In the core curriculum, students will find great opportunities to follow their interests, as well as discover new ideas and ways of viewing the world. The Signature Curriculum offers opportunities at the beginning, middle, and end of a student’s Augsburg education to engage in learning, dialogue, and reflection across the liberal arts and professional studies.
The Augsburg First Year
In making the transition to college and a new community, first-year weekday program students take the Augsburg Seminar and Engaging Minneapolis.
The Augsburg Seminar (or “AugSem” for short) provides first-year students, peer leaders, professors, and campus staff an opportunity to get to know each other by forming a learning community around an introductory seminar and linked companion course(s). The goals of the Augsburg Seminar may be summed up as “transition, connection, and reflection”:
- to facilitate your transition to college life
- to introduce and connect you to the larger Augsburg learning community
- to help you become a more self-reflective learner
Augsem (AUG 101) engages students in a variety of activities: a walk in the Cedar-Riverside neighborhood, a library orientation, diversity discussions, health and wellness reflections, field trips, and other activities aimed at preparing students for a successful and rich college experience.
In addition to AugSem, students typically take four other courses in their first semester, at least one of which is linked to AUG 101. In the AugSem companion courses, you may explore your academic interests as you fulfill requirements in the Augsburg Core and/or a major. At the same time, you may develop friendships with other students as you study together and discover what it means to be part of a learning community.
Each Augsburg seminar is designed to help students “engage Minneapolis.” Augsburg is situated at the heart of a vibrant city. Within walking distance of the college, you can find scenic walking and bicycling paths along the Mississippi; the culturally rich and diverse Cedar/Riverside neighborhood; the Vikings and the Twins; the historic Milwaukee Avenue neighborhood; the locks and dams on the Mississippi River that help barges navigate from Minneapolis to the Gulf of Mexico and the world beyond; a global cuisine that includes African, Vietnamese, Chinese, Mexican, and Mediterranean restaurants, as well as the Chicago hotdog, pizza, and the classic hamburger.
Take the bus — or the Hiawatha light rail line — a few miles west and you will find the heart of the downtown: its centers of finance and business, historic churches, art museums and the sculpture garden, a world-class orchestra and theater. Cross the river and you will find another city, St. Paul, equally rich in a diverse cultural heritage, business and the arts. St. Paul is now easily accessible with the Green light rail line that runs just a few blocks north of campus.

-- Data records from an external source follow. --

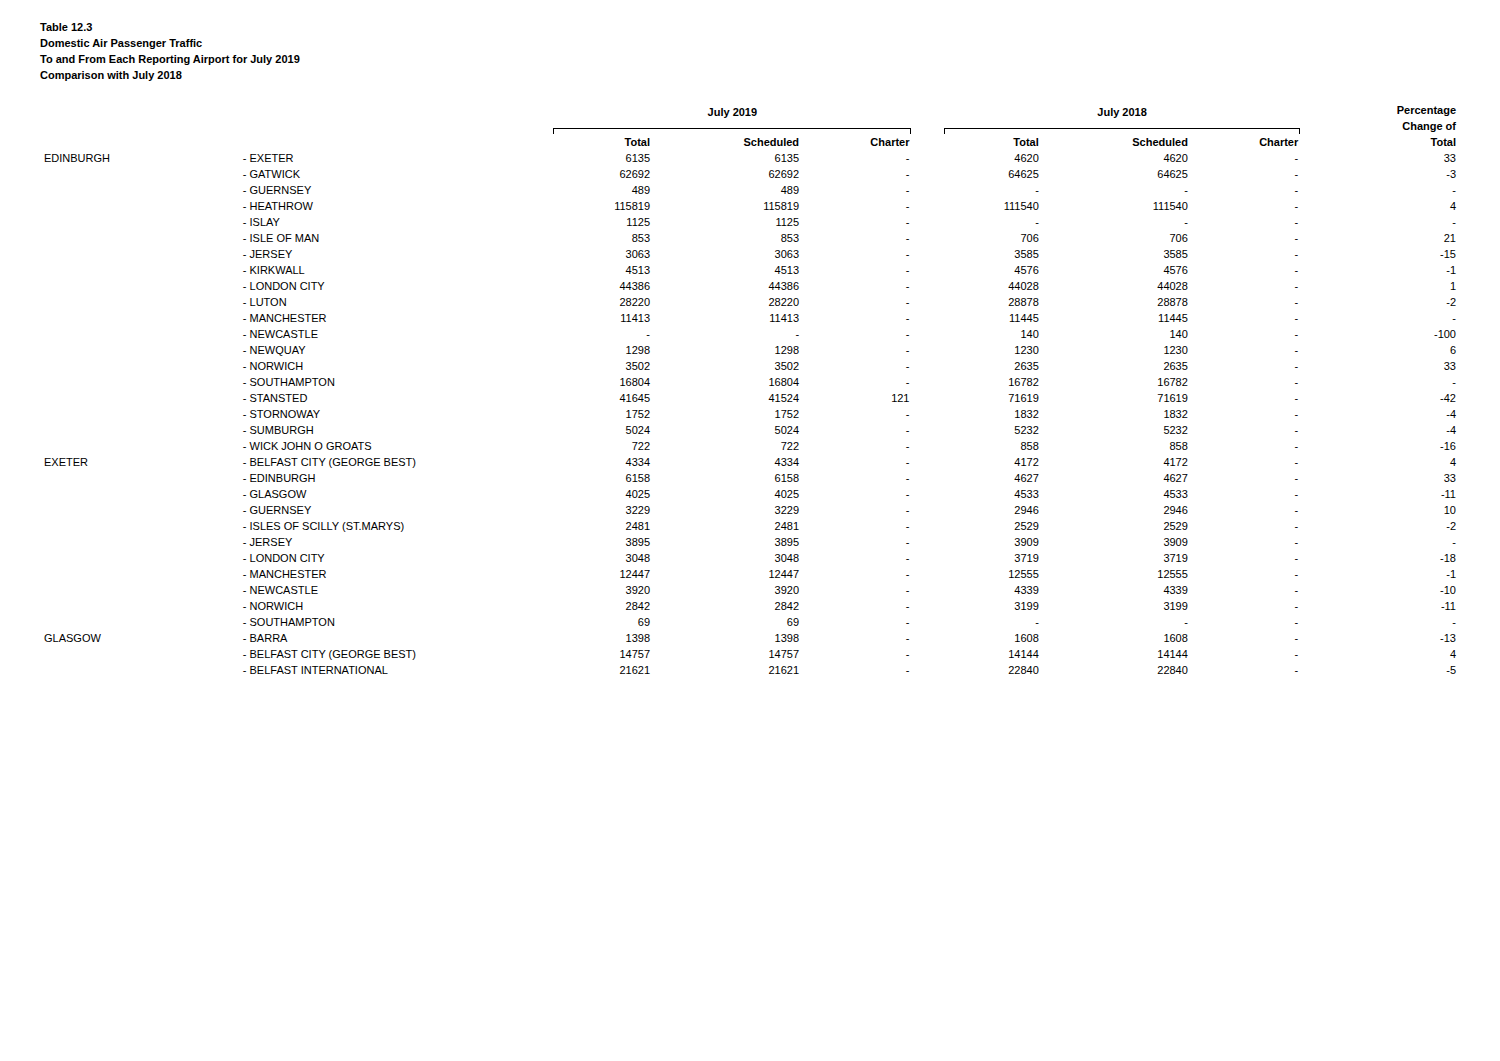Table 12.3
Domestic Air Passenger Traffic
To and From Each Reporting Airport for July 2019
Comparison with July 2018
| | | July 2019 | | July 2018 | Percentage |
| --- | --- | --- | --- | --- | --- |
| | | | | | Change of |
| | | Total | Scheduled | Charter | | Total | Scheduled | Charter | Total |
| EDINBURGH | - EXETER | 6135 | 6135 | - | | 4620 | 4620 | - | 33 |
| | - GATWICK | 62692 | 62692 | - | | 64625 | 64625 | - | -3 |
| | - GUERNSEY | 489 | 489 | - | | - | - | - | - |
| | - HEATHROW | 115819 | 115819 | - | | 111540 | 111540 | - | 4 |
| | - ISLAY | 1125 | 1125 | - | | - | - | - | - |
| | - ISLE OF MAN | 853 | 853 | - | | 706 | 706 | - | 21 |
| | - JERSEY | 3063 | 3063 | - | | 3585 | 3585 | - | -15 |
| | - KIRKWALL | 4513 | 4513 | - | | 4576 | 4576 | - | -1 |
| | - LONDON CITY | 44386 | 44386 | - | | 44028 | 44028 | - | 1 |
| | - LUTON | 28220 | 28220 | - | | 28878 | 28878 | - | -2 |
| | - MANCHESTER | 11413 | 11413 | - | | 11445 | 11445 | - | - |
| | - NEWCASTLE | - | - | - | | 140 | 140 | - | -100 |
| | - NEWQUAY | 1298 | 1298 | - | | 1230 | 1230 | - | 6 |
| | - NORWICH | 3502 | 3502 | - | | 2635 | 2635 | - | 33 |
| | - SOUTHAMPTON | 16804 | 16804 | - | | 16782 | 16782 | - | - |
| | - STANSTED | 41645 | 41524 | 121 | | 71619 | 71619 | - | -42 |
| | - STORNOWAY | 1752 | 1752 | - | | 1832 | 1832 | - | -4 |
| | - SUMBURGH | 5024 | 5024 | - | | 5232 | 5232 | - | -4 |
| | - WICK JOHN O GROATS | 722 | 722 | - | | 858 | 858 | - | -16 |
| EXETER | - BELFAST CITY (GEORGE BEST) | 4334 | 4334 | - | | 4172 | 4172 | - | 4 |
| | - EDINBURGH | 6158 | 6158 | - | | 4627 | 4627 | - | 33 |
| | - GLASGOW | 4025 | 4025 | - | | 4533 | 4533 | - | -11 |
| | - GUERNSEY | 3229 | 3229 | - | | 2946 | 2946 | - | 10 |
| | - ISLES OF SCILLY (ST.MARYS) | 2481 | 2481 | - | | 2529 | 2529 | - | -2 |
| | - JERSEY | 3895 | 3895 | - | | 3909 | 3909 | - | - |
| | - LONDON CITY | 3048 | 3048 | - | | 3719 | 3719 | - | -18 |
| | - MANCHESTER | 12447 | 12447 | - | | 12555 | 12555 | - | -1 |
| | - NEWCASTLE | 3920 | 3920 | - | | 4339 | 4339 | - | -10 |
| | - NORWICH | 2842 | 2842 | - | | 3199 | 3199 | - | -11 |
| | - SOUTHAMPTON | 69 | 69 | - | | - | - | - | - |
| GLASGOW | - BARRA | 1398 | 1398 | - | | 1608 | 1608 | - | -13 |
| | - BELFAST CITY (GEORGE BEST) | 14757 | 14757 | - | | 14144 | 14144 | - | 4 |
| | - BELFAST INTERNATIONAL | 21621 | 21621 | - | | 22840 | 22840 | - | -5 |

Through specially designed Engaging Minneapolis experiences, Augsburg welcomes you to the Cities in which you will be studying, living, and working during your college years. Depending on which course you take, you might work in Campus Kitchens (engaging in service learning); test water samples in a chemistry class or turn the Mississippi River into a political science classroom (developing your skills of civic engagement); or explore the local arts scene (engaging with the cities’ cultural resources). Whatever you choose, your course will link experience with reflective learning as you connect the classroom and the Twin Cities.
Search for Meaning
Inspired by Viktor Frankl’s 1946 book Man’s Search for Meaning, which emphasizes the value of identifying a purpose in life, the Search for Meaning two-course sequence invites students to reflect on the University’s Lutheran heritage, explore the Christian tradition within a global context, gain literacy in the world’s major religious traditions, and articulate their own faith and values.
In REL 100, students explore Christian, Jewish and Muslim religious texts and traditions and develop an understanding of vocation and its meaning for their lives. This course is usually taken during a student’s first or second year.
After completing REL 100, students can choose REL 200 or another Religion course to fulfill their second Search for Meaning requirement. The options are exciting.
Adult undergraduate (AU) and transfer students entering with more than 52 semester credits complete only one Search for Meaning course: REL 100 (“Religion, Vocation and the Search for Meaning.”)
The Senior Keystone course provides a final opportunity to explore the central themes of an Augsburg education — vocation and the search for meaning in a diverse and challenging world. In Keystone courses, which are often interdisciplinary and paired across the liberal arts and professional studies majors, students will reflect upon the meaning of their educational experiences, explore their emerging understanding of vocation, and prepare for their lives after Augsburg.